Give every entry below again, exactly as written, and skip the images.

Named joint coordinates:

=== Section Start ===

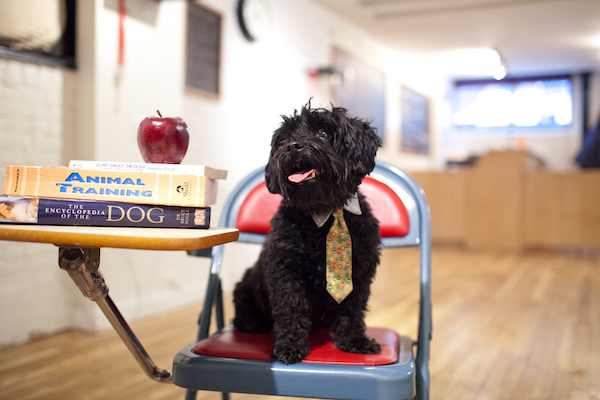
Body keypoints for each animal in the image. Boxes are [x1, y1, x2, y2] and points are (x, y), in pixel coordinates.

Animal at [232, 104, 382, 366]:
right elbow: (291, 310)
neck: (325, 212)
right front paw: (290, 347)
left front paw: (355, 342)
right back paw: (253, 323)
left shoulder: (360, 272)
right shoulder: (285, 271)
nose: (293, 146)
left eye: (323, 133)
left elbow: (353, 309)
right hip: (245, 289)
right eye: (285, 138)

=== Section End ===

§ **Solved problem**
Body keypoints for each animal in the image. Boxes are [x1, y1, x2, y2] and points are (x, y), in pixel coordinates.

Animal at [232, 104, 382, 366]:
right elbow: (291, 310)
neck: (325, 212)
right front paw: (290, 347)
left front paw: (355, 342)
right back paw: (253, 323)
left shoulder: (360, 272)
right shoulder: (285, 271)
nose: (293, 146)
left eye: (323, 133)
left elbow: (353, 309)
right hip: (245, 289)
right eye: (285, 138)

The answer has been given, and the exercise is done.